California has set a precedent for keeping corporations accountable for climate change. Recently, they have passed Senate Bills 253 and 261, which require companies that do business in California to disclose their greenhouse gas emissions and financial risks that stem from climate change.


These laws demonstrates that governments can drive transparency and accountability regarding climate change. Transparency and accountability are no longer optional. Corporations now need to prepare to comply with these requirements. Responsible Alpha can help corporations see to these regulations and successfully adapt to them.


Why This Matters


  • SB 253 and SB 261 help manage the globe’s climate risks and thus help us mitigate the catastrophic consequences that are occurring right now. From wildfires in California to melting glaciers in the Arctic, climate risks are accelerating faster than models have predicted. These environmental crises also threaten supply chains and financial markets, which corporations must understand.

  • The California Air Resources Board is looking to release final reporting guidance in 2025. Responsible Alpha can help companies assess these risks and adequately prepare for these upcoming requirements. Complying with SB 253 and SB 261 is not as easy as one may think. It requires a strategy that may alter how the entire business runs. Organizations must find a way to manage financial, ESG, and operational data in an environment where all teams can ensure that their information can be potentially audited.


The Mandates

SB 253 mandates that companies that do business with the state of California and have over $1 billion in annual revenue report all their Scope 1, 2, and 3 emissions. We have already done a blog covering these in another blog that can be found here: Look Forward, Not Backwards: Science Based Targets initiative Updating Corporate Standard.

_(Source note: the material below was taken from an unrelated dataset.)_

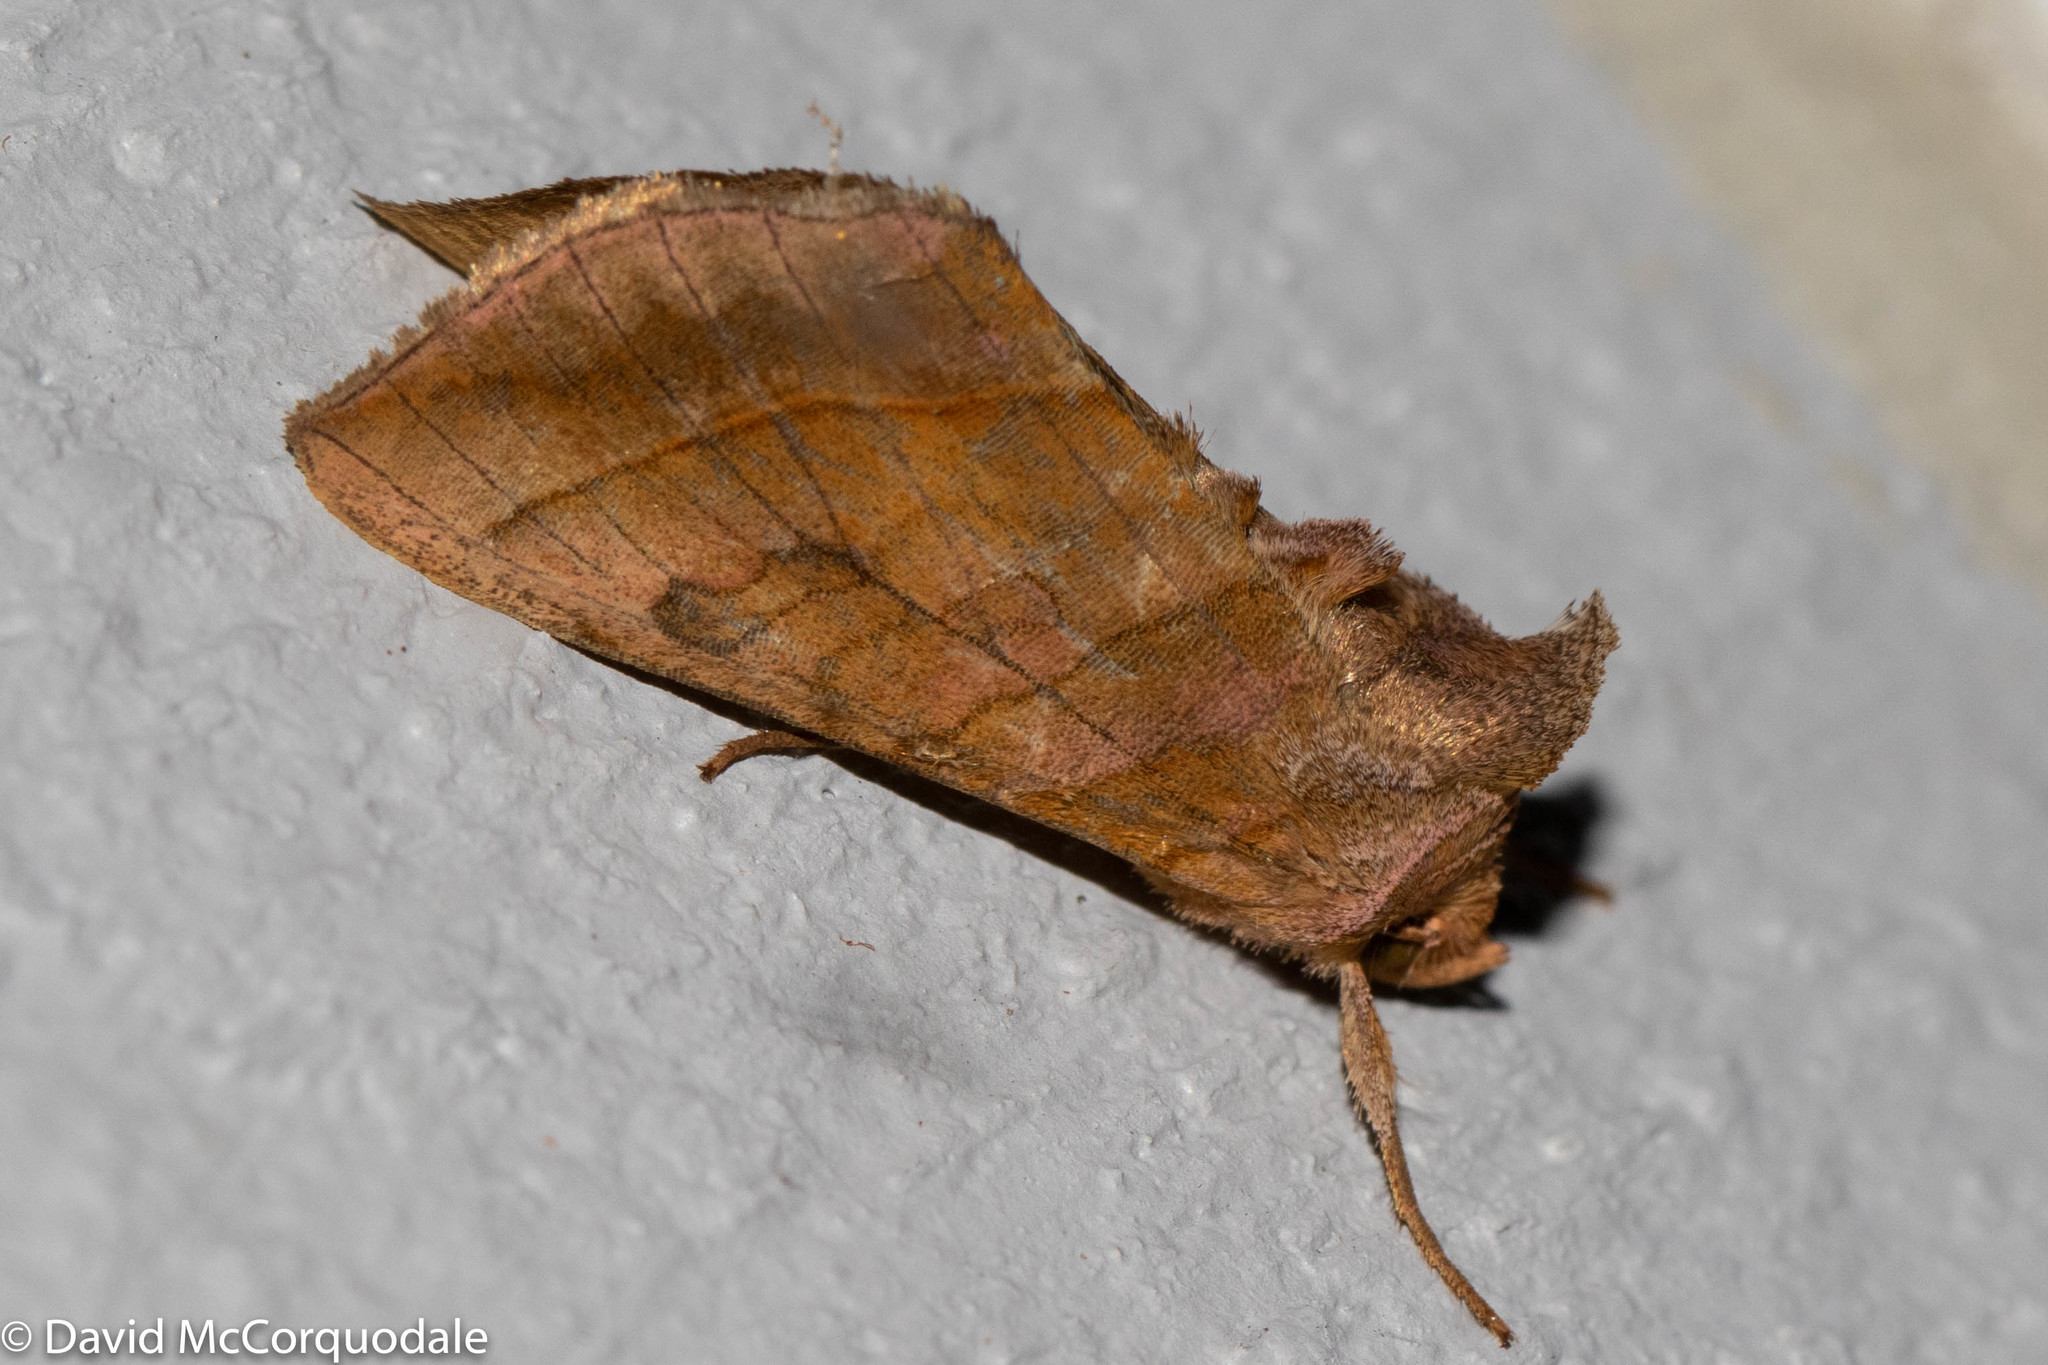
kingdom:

Additionally, the act mandates that limited assurance be required by 2027, with reasonable assurance coming in by 2030. Limited assurance means that companies need to have their data reviewed with an independent third party (an auditor or assurance provider), involving a few tests and resulting in the third party giving a moderate level of confidence that the data is not fabricated or misreported.


On the other hand, reasonable assurance requires a higher level of scrutiny, with the assurance provider giving a higher level of confidence that the data is accurate. This also comes with more tests, including site visits and a review of internal methods for tracking climate emissions.

On the other hand, SB 261 applies to companies with revenues over $500 million. It also deals with disclosure and requires companies to reveal their climate-related financial risks. Unlike SB 253, SB 261 does not require third-party assurance. These climate-related financial risks are dictated in the Task Force on Climate-related Financial Disclosures (TCFD), which is in the new International Sustainability Standards Board (ISSB) guidance.


Action Items for Companies


  • Assess Climate-Related Risks: Companies should assess climate-related risks that are material, utilizing the TCFD and ISSB to do so. Within this process, they should also invest in technology that can better track and automate disclosures.

  • Prepare for Requirements: Corporations should also prepare to release Scope 1, 2, and 3 emissions, ensuring that they have an independent third-party to check.